I love books about Arctic exploration, but for some reason I haven't reviewed many of them here. I did write a little, ten years ago, about Per Olof Sundman's novel The Flight of the Eagle. But in recent years I've also read books about Elisha Kent Kane and Adolphus Greely, plus Hampton Sides' In the Kingdom of Ice (about the lethal voyage of the Jeannette in the 1880s). All these books, like David Welky's new Wretched and Precarious Situation, share a common feature: the expeditions they chronicle were pretty comprehensively disastrous. Reading about Robert Peary and Fridtjof Nansen can be fun, too, but their competence and success makes for a story that doesn't compel re-reading. The best kind of Arctic (or Antarctic) book is a ghastly story of an ill-advised adventure that came largely to grief. I even get a sense that the stories of failures had a prideful appeal for their occasional survivors. Peary was just a guy who went somewhere intrinsically nondescript, or perhaps didn't, and came home again. Greely was somebody who went somewhere, saw the gates of Hell open wide, and lived to tell the tale. Now that's interesting.

The leader of the group who saw Hell on the 1910s Crocker Land expedition was Donald MacMillan. Though much of Welky's narration is from MacMillan's perspective – leading you to assume he survived – you may not be wholly certain. Some books, including In the Kingdom of Ice, piece together narrations drawn from recovered journals, a necessary technique whether an explorer lived to write his memoirs or not. The Crocker Land expedition is obscure enough, over a century later, that A Wretched and Precarious Situation generates considerable suspense.
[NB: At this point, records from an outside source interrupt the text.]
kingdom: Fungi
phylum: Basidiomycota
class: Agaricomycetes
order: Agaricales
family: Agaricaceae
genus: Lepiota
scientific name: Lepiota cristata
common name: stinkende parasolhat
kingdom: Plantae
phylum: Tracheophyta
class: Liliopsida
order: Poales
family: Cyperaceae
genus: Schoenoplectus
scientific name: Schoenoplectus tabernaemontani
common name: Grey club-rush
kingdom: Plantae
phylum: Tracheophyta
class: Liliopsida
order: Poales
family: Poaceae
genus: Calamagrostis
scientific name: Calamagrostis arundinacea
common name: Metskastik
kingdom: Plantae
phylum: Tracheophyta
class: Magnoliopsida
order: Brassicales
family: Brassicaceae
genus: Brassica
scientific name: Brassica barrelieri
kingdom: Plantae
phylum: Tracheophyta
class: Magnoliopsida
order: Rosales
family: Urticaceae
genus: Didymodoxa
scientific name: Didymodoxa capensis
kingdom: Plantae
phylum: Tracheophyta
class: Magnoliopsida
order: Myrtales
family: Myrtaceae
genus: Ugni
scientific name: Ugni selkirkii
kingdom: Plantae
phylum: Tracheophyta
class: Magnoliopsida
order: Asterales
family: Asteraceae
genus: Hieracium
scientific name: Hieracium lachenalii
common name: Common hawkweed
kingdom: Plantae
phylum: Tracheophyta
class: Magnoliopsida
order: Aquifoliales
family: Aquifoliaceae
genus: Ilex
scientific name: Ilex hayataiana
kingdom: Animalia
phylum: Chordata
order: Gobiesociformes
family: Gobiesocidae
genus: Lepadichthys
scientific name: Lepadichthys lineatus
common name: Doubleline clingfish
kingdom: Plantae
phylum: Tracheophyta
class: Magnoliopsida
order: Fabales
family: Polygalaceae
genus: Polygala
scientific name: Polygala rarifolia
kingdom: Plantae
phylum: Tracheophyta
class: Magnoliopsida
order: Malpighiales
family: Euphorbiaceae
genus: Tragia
Welky's marshaling of an immense amount of complicated data – involving multiple smaller expeditions and relief missions all in motion at once over uncharted wastelands – is a very, very impressive expository feat. Not once did I lose the thread (and I am a notorious thread-loser). Background material is woven together with forward narrative, home lives balanced against Arctic ordeals. Sharply evocative photographs fill two sections of plates in the middle of the book. They are curiously contemporary-looking, possibly because they were candid shots, or, when posed, were taken of men who had completely run out of cares to give about their situation. They're among the most "real" of images I've seen of polar exploration.

I don't want to present spoilers, so my leeway to comment in detail about Welky's story is limited. I'll note instead that the Crocker Land adventure took place at a wretched and precarious moment for Arctic exploration. The poles had been reached just before (MacMillan was a member of Peary's support team in 1908-09). It wasn't that all the excitement of exploration was gone – huge territories remained unmapped – but a certain degree of competitiveness had evaporated.

And worse, the First World War broke out while MacMillan and his men were in the Arctic. Their sponsor, the American Museum of Natural History, had put elaborate thought into getting them to northern Greenland but very little into getting them back – in fact, since a wireless set they'd taken proved worthless, the AMNH had very little way of knowing if MacMillan and his men were still alive. Imagine being in the loneliest place on earth while everyone in the outside world had ceased to care that you were there.

Surface Arctic exploration shares features with manned space exploration. It will always have an appeal as long as there are people who like to push their personal limits. But the featurelessness and economic uselessness of these places make the efforts to reach them as absurd as they are awe-inspiring. I hope I haven't run out of Arctic histories to read.

Welky, David. A Wretched and Precarious Situation: In search of the last Arctic frontier. New York: Norton, 2017.